DFSORT runs on z/OS where the default character encoding is EBCDIC. The way bytes are interpreted and the order in which characters sort depend on the EBCDIC code page and on the fact that EBCDIC is not the same as ASCII. This page covers EBCDIC nuances that affect DFSORT: how EBCDIC sort order differs from ASCII, what code pages are and why they matter, how uppercase and lowercase letters sort in EBCDIC, and how to get the sort order you want (e.g. case-insensitive) when data is in EBCDIC.
In EBCDIC, each character is represented by one byte (0–255). The numeric value of that byte determines the sort order when DFSORT compares keys byte by byte. The EBCDIC assignment is different from ASCII: for example, the letter A is X'C1' in EBCDIC 037 but X'41' in ASCII. Digits, lowercase letters, and special characters also have different code points. So the same text sorted on an ASCII system will not have the same byte order when stored in EBCDIC and sorted by DFSORT. If you exchange files with ASCII systems, the "sorted" order may look different when displayed, and if you compare files byte-by-byte they may not match even when logically equal.
An EBCDIC code page defines which character (glyph) corresponds to each byte value. Code page 037 is common in the US (US English). Other code pages—273 (German), 277 (Danish/Norwegian), 297 (French), and many others—support other languages and assign different characters to some byte values. When you specify a sort key, DFSORT compares the bytes as they are; it does not "know" the code page. The code page matters when the data was written (which characters became which bytes) and when it is displayed (which bytes become which characters). If you move a dataset from a 037 system to a 273 system without conversion, the same bytes may display as different characters and the sort order (by byte value) can put "same" characters in different places relative to others. So for consistent behavior, know which code page your data is in and use the same one for sort and display.

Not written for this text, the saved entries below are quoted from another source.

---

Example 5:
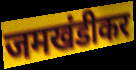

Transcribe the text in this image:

जमखंडीकर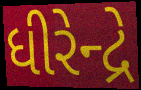
ધીરેન્દ્રે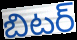
బిటర్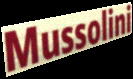
MussoliniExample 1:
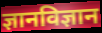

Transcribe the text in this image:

ज्ञानविज्ञान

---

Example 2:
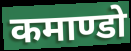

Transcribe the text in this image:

कमाण्डो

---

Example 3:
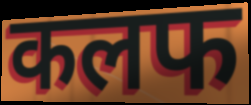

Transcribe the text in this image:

कलफ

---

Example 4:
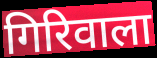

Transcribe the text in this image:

गिरिवाला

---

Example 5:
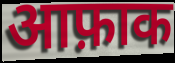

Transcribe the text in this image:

आफ़ाकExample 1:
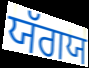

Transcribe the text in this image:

ਯੱਗਯ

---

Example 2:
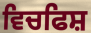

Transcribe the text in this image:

ਵਿਚਫਿਸ਼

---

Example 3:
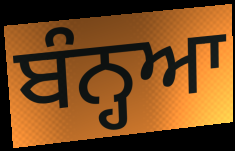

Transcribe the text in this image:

ਬੰਨ੍ਹਆ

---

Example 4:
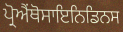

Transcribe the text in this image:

ਪ੍ਰੋਐਂਥੋਸਾਇਨਿਡਿਨਸ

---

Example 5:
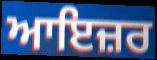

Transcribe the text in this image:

ਆਇਜ਼ਰ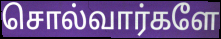
சொல்வார்களே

| Code page | Region / use | Note |
|---|---|---|
| 037 | US English | Common on US mainframes |
| 273 | Germany | German EBCDIC |
| 277 | Denmark/Norway | Nordic EBCDIC |
| 297 | France | French EBCDIC |
In EBCDIC 037, uppercase letters (A–Z) have byte values in one range and lowercase (a–z) in another. They do not interleave: uppercase A (X'C1') is less than lowercase a (X'81') in numeric order, so when you sort by byte value, all uppercase letters that start with A come before any lowercase "a". That is different from ASCII, where lowercase often sorts after uppercase in the same letter. So "Apple", "apple", and "APPLE" will not sort together in EBCDIC unless you normalize case—for example, by translating the sort key (or the whole record) to uppercase in INREC so that the key bytes are the same for all three.
To get case-insensitive sort order, normalize the data that is used for comparison. One approach is to translate the sort key field to uppercase (or lowercase) in INREC using a translation option (e.g. TRAN=UPPER or the equivalent in your product) and then sort on that normalized field. Another is to use ALTSEQ to map lowercase bytes to the corresponding uppercase bytes (or vice versa) so that when DFSORT compares, both cases compare equal. Either way, the key bytes that DFSORT sees are in a single case, so "Banana" and "banana" sort together. See the case-insensitive sorting and ALTSEQ tutorials for syntax.

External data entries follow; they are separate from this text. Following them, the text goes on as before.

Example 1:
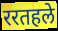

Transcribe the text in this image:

ररतहले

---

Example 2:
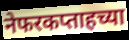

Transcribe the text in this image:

नेफरकप्ताहच्या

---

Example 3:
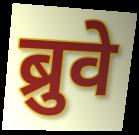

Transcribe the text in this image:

ब्रुवे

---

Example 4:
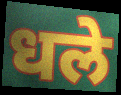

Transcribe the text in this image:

धले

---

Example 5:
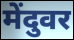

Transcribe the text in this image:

मेंदुवर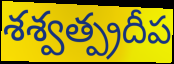
శశ్వత్ప్రదీపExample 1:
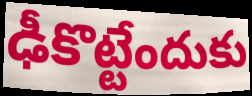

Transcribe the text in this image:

ఢీకొట్టేందుకు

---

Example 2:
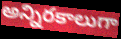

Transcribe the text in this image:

అన్నిరకాలుగా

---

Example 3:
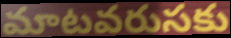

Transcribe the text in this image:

మాటవరుసకు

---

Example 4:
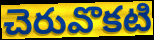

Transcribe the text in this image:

చెరువొకటి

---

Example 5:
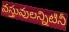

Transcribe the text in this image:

వస్తువులన్నిటినీ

National characters (accented letters, umlauts, etc.) and symbols have code point values that vary by code page. In one code page a byte might be "é"; in another the same byte might be a different character. When you sort, the order of these characters relative to A–Z and 0–9 is determined by their byte values in the code page. If you need a specific linguistic order (e.g. dictionary order for a language), you may need ALTSEQ or a custom collating sequence that maps bytes to the desired comparison order. The default EBCDIC byte order is not always the same as dictionary or locale order.
The mainframe uses a different ABC than the one on your PC. So when the sorter puts things in order, it uses the mainframe ABC. Big A and little a are in different places in that ABC, so they don't sit together unless we first turn all letters into the same size (big or little) and then sort. And if we use a different "language" (code page), the same squiggle can mean a different letter, so the order can change.
1. Why does EBCDIC sort order differ from ASCII?
2. What is an EBCDIC code page?
3. In EBCDIC, how do uppercase and lowercase letters typically compare?
4. How can you get case-insensitive sort order when data is EBCDIC?
5. Why might the same sort job produce different apparent order on different systems?